- _ABOUT THIS EXERCISE_
Could you reproduce the material below from the line containing "Öffentliche Bekanntmachung" down to the line containing "MINGGU, 9 AGUSTUS 2026", both lines included, leaving out the pictures?

Start of Block

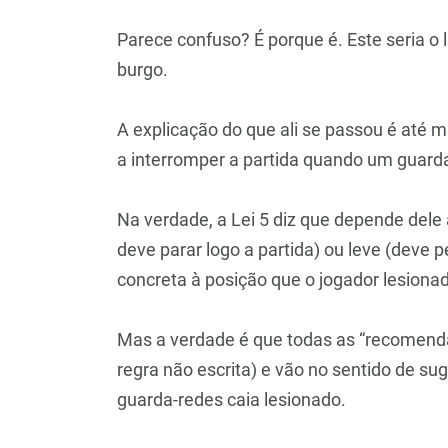
Parece confuso? É porque é. Este seria o
burgo.
A explicação do que ali se passou é até mu
a interromper a partida quando um guarda
Na verdade, a Lei 5 diz que depende dele 
deve parar logo a partida) ou leve (deve p
concreta à posição que o jogador lesiona
Mas a verdade é que todas as “recomend
regra não escrita) e vão no sentido de su
guarda-redes caia lesionado.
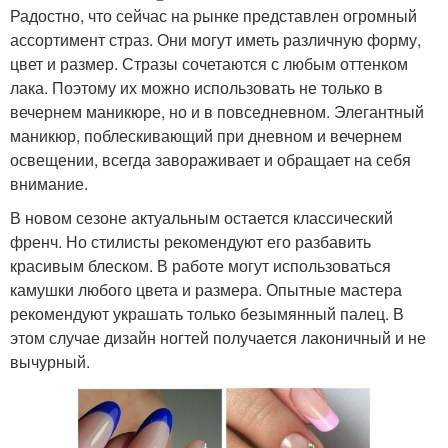
Радостно, что сейчас на рынке представлен огромный
ассортимент страз. Они могут иметь различную форму,
цвет и размер. Стразы сочетаются с любым оттенком
лака. Поэтому их можно использовать не только в
вечернем маникюре, но и в повседневном. Элегантный
маникюр, поблескивающий при дневном и вечернем
освещении, всегда завораживает и обращает на себя
внимание.
В новом сезоне актуальным остается классический
френч. Но стилисты рекомендуют его разбавить
красивым блеском. В работе могут использоваться
камушки любого цвета и размера. Опытные мастера
рекомендуют украшать только безымянный палец. В
этом случае дизайн ногтей получается лаконичный и не
вычурный.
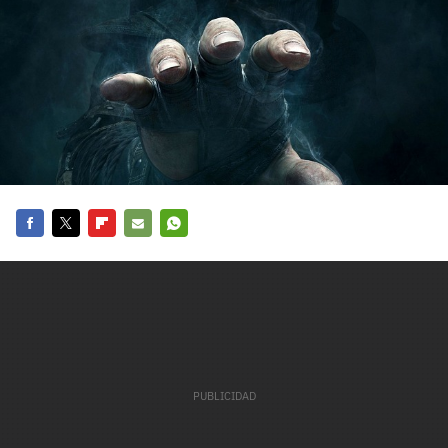
carácter inicial), pero no mayúsculas, espacios, tildes
¿Todavía no tienes cuenta?
o caracteres especiales.
He leído y acepto la
politica de privacidad y
Regístrate gratis
de participación
Registrarse en 3DJuegos
El inicio de sesión con Facebook ya no está
disponible, pero puedes seguir usando tu cuenta
de 3DJuegos:
Entra con Google
Facebook
Twitter
Flipboard
E-
Whatsapp
Recupera tu acceso con Facebook
mail
¿Ya tienes cuenta?
Entra en 3DJuegos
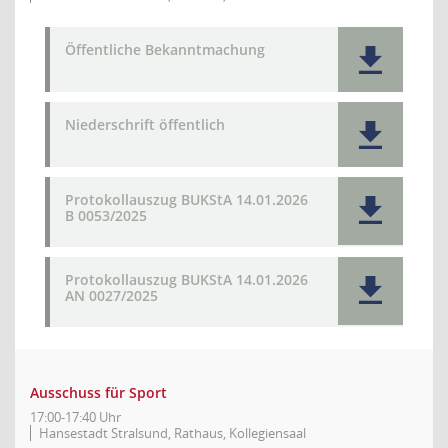
Öffentliche Bekanntmachung
Niederschrift öffentlich
Protokollauszug BUKStA 14.01.2026
B 0053/2025
Protokollauszug BUKStA 14.01.2026
AN 0027/2025
Ausschuss für Sport
17:00-17:40 Uhr
Hansestadt Stralsund, Rathaus, Kollegiensaal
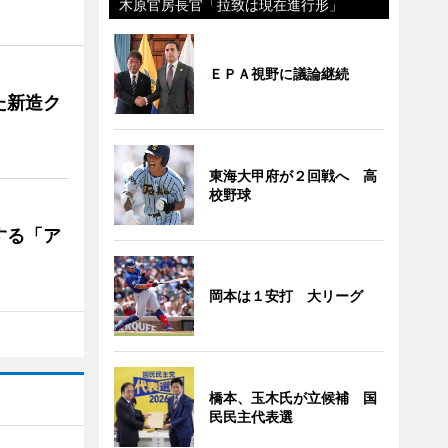
木原官房長官「拉致は現在進行形」
ＥＰＡ視野に議論継続
た新造ク
東海大甲府が２回戦へ 高
校野球
する「ア
岡本は１安打 大リーグ
橋本、玉木氏が立候補 国
民民主代表選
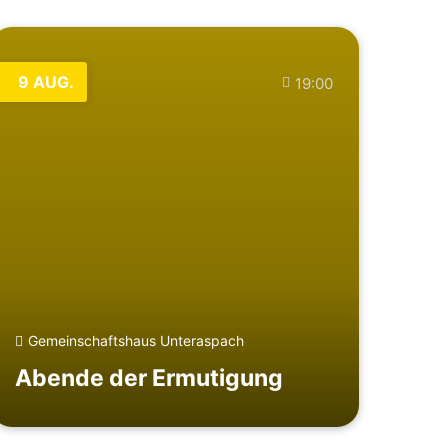
9
AUG.
19:00
Gemeinschaftshaus Unteraspach
Abende der Ermutigung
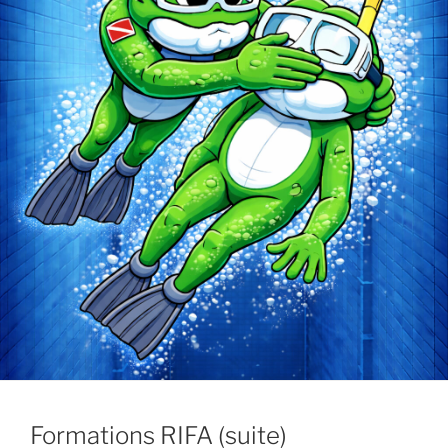
Formations RIFA (suite)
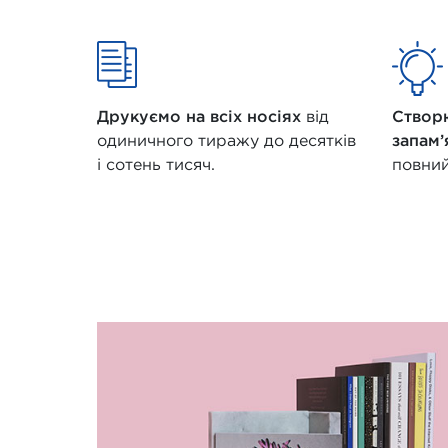
Друкуємо на всіх носіях
від
Створ
одиничного тиражу до десятків
запам
і сотень тисяч.
повний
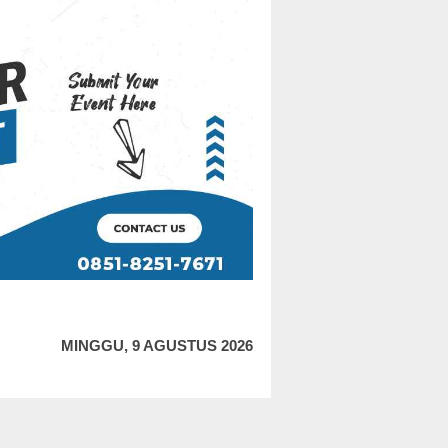
MINGGU, 9 AGUSTUS 2026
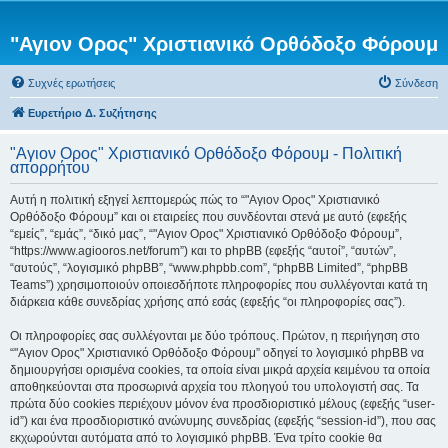
"Αγιον Ορος" Χριστιανικό Ορθόδοξο Φόρουμ
Συχνές ερωτήσεις
Σύνδεση
Ευρετήριο Δ. Συζήτησης
"Αγιον Ορος" Χριστιανικό Ορθόδοξο Φόρουμ - Πολιτική
απορρήτου
Αυτή η πολιτική εξηγεί λεπτομερώς πώς το “"Αγιον Ορος" Χριστιανικό
Ορθόδοξο Φόρουμ” και οι εταιρείες που συνδέονται στενά με αυτό (εφεξής
“εμείς”, “εμάς”, “δικό μας”, “"Αγιον Ορος" Χριστιανικό Ορθόδοξο Φόρουμ”,
“https://www.agiooros.net/forum”) και το phpBB (εφεξής “αυτοί”, “αυτών”,
“αυτούς”, “λογισμικό phpBB”, “www.phpbb.com”, “phpBB Limited”, “phpBB
Teams”) χρησιμοποιούν οποιεσδήποτε πληροφορίες που συλλέγονται κατά τη
διάρκεια κάθε συνεδρίας χρήσης από εσάς (εφεξής “οι πληροφορίες σας”).
Οι πληροφορίες σας συλλέγονται με δύο τρόπους. Πρώτον, η περιήγηση στο
“"Αγιον Ορος" Χριστιανικό Ορθόδοξο Φόρουμ” οδηγεί το λογισμικό phpBB να
δημιουργήσει ορισμένα cookies, τα οποία είναι μικρά αρχεία κειμένου τα οποία
αποθηκεύονται στα προσωρινά αρχεία του πλοηγού του υπολογιστή σας. Τα
πρώτα δύο cookies περιέχουν μόνον ένα προσδιοριστικό μέλους (εφεξής “user-
id”) και ένα προσδιοριστικό ανώνυμης συνεδρίας (εφεξής “session-id”), που σας
εκχωρούνται αυτόματα από το λογισμικό phpBB. Ένα τρίτο cookie θα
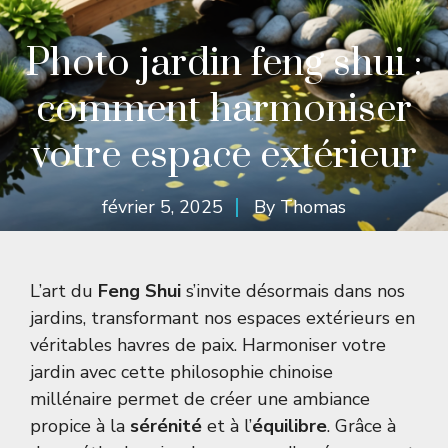
Photo jardin feng shui :
comment harmoniser
votre espace extérieur
février 5, 2025
By
Thomas
L’art du
Feng Shui
s’invite désormais dans nos
jardins, transformant nos espaces extérieurs en
véritables havres de paix. Harmoniser votre
jardin avec cette philosophie chinoise
millénaire permet de créer une ambiance
propice à la
sérénité
et à l’
équilibre
. Grâce à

End of Block

- _RESULT FOR THIS TASK_
Öffentliche Bekanntmachung
Niederschrift öffentlich
Protokollauszug BUKStA 14.01.2026
B 0053/2025
Protokollauszug BUKStA 14.01.2026
AN 0027/2025
Ausschuss für Sport
17:00-17:40 Uhr
Hansestadt Stralsund, Rathaus, Kollegiensaal
木原官房長官「拉致は現在進行形」
ＥＰＡ視野に議論継続
た新造ク
東海大甲府が２回戦へ 高
校野球
する「ア
岡本は１安打 大リーグ
橋本、玉木氏が立候補 国
民民主代表選
9
AUG.
19:00
Gemeinschaftshaus Unteraspach
Abende der Ermutigung
Formations RIFA (suite)
Друкуємо на всіх носіях
від
Створ
одиничного тиражу до десятків
запам
і сотень тисяч.
повний
MINGGU, 9 AGUSTUS 2026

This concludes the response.